Answer by Owen-Reynolds · Mar 08, 2012 at 09:06 PM
I'm thinking the problem is diagonal motion. If I drag the mouse from lower-right to upper-left, it looks like (and makes sense) Blender is spinning the object around a (/)-looking axis (perpendicular to my motion.)
Rotating my hand, 90 degrees on x then 90 degrees global y (or local y) doesn't give the same effect. So, maybe use transform.RotateAround
whenever you have X and Y motion together (the around line would be something like (-Y,X).)
Also, you're going to get incremental errors if you always rotate from last frame -- all those little turns added up can drift the final result. A trick is to save the mouseDown spot, and each movement recompute from current pos to saved start pos.
Thanks for your answer! I guess I should have mentioned I'm still fairly new to Unity (been at it intensely for just a few months now) so a few of those concepts went a bit over my head.
I tried using "transform.RotateAround" by replacing the "transform.Rotate" line with this:
transform.RotateAround(Vector3.zero, Vector3(my, mx, 0), Time.deltaTime * speed);
But it pretty much produced the same effect- only without taking mouse motion speeds into account. Am I misusing the function?
And I'm most interested in your advice on the incremental errors; I wonder if maybe you could elaborate on "why" all the little turns adding up can drift it? It seems to me like the script I provided should just work as far as that's concerned, so I'd be curious to know what's going wrong exactly.

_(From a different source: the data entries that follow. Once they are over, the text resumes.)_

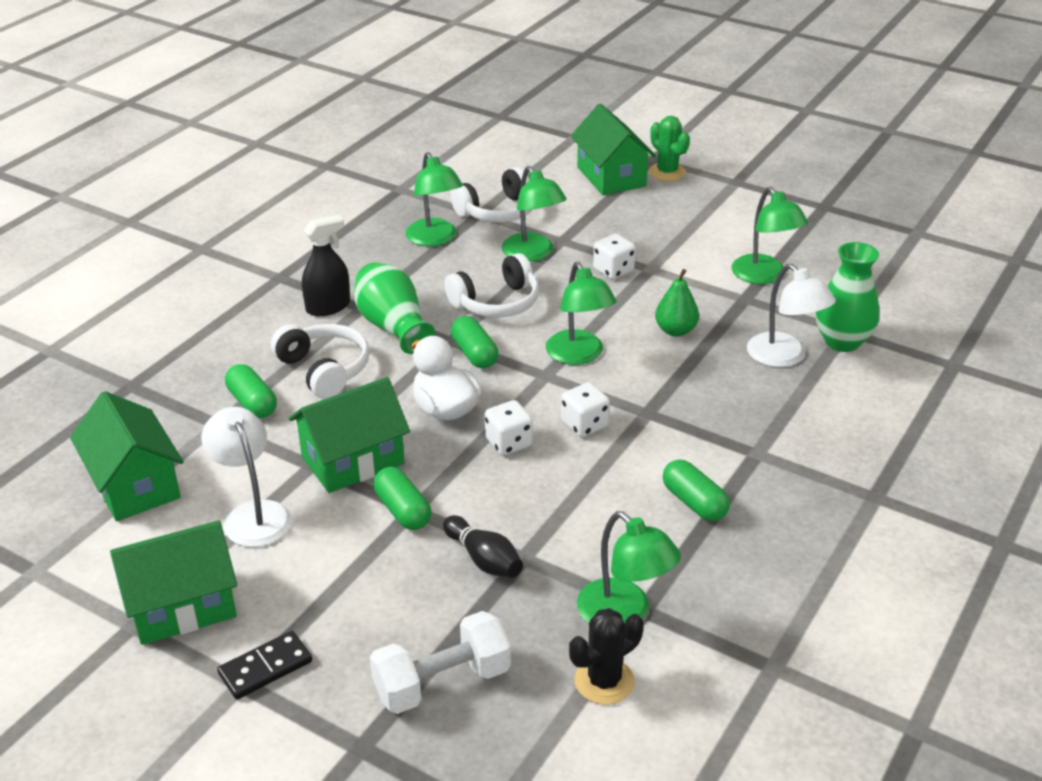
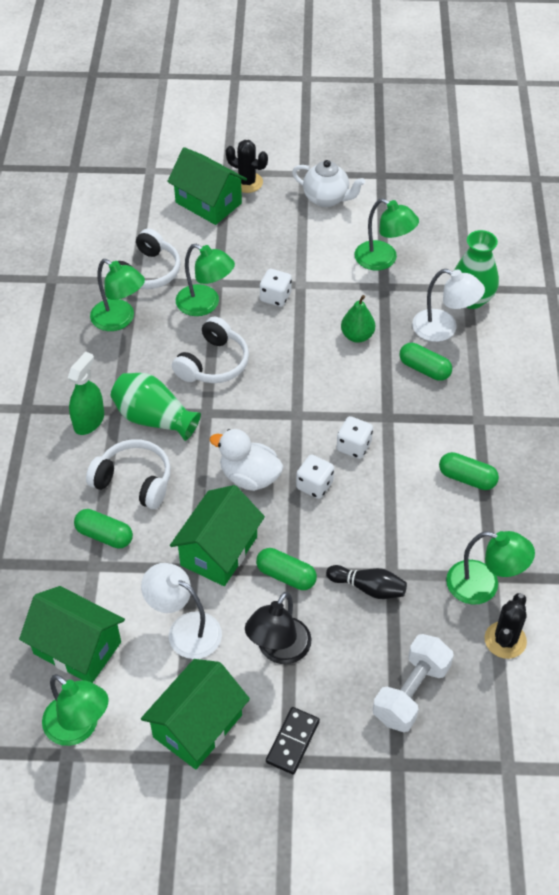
camera: 30 degrees left, 15 degrees up
(328, 307) = (89, 421): black spray bottle -> green spray bottle
(331, 575) = (279, 650): none -> black lamp
(474, 354) = (233, 418): green capsule -> green capsule (424, 369)
(579, 355) = (307, 387): green lamp -> green lamp (79, 728)
(667, 172) = (247, 182): green cactus -> black cactus
(743, 208) = (327, 199): none -> white teapot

For using your trick to fix that issue, I think I understand saving the mouseDown spot (the object's current rotation when you click?) but I can't think of how I would go about using that in relation to the rotation, as right now it's just based on the mouse motion as it happens.
Thanks again.
Rotating around a line that isn't the x, y or z axis is just a regular trig concept. Easy to find the math, but Unity has it also built-in. How to use RotateAround is obvious once you get the trig. The thing is, I'm pretty sure Rotate((mx,my))
isn't the same thing at all. So, if blender spins around diagonal lines, of course yours isn't the same.
Looking more at Blender, the camera is clearly moving, and it also depends on where you start (a Left to Right drag spins very different on top or bottom of the screen.) I can't say how blender works, now.
For the "amount from start" idea, you can look up the actual $$anonymous$$ouse position (`Input.mousePosition`) and compute mx
and my
yourself. Depending on how you rotate, you may find out that spinRight + spinUp doesn't add to "spin diagonal right and up," so need this trick.
Thanks a lot for the assistance, although most of it still goes over my head; calculating complex rotations in 3D space seems to be a whole separate issue from learning Unity's API, and I can't seem to wrap my head around it very well. @.@ Anyway, I really appreciate your time.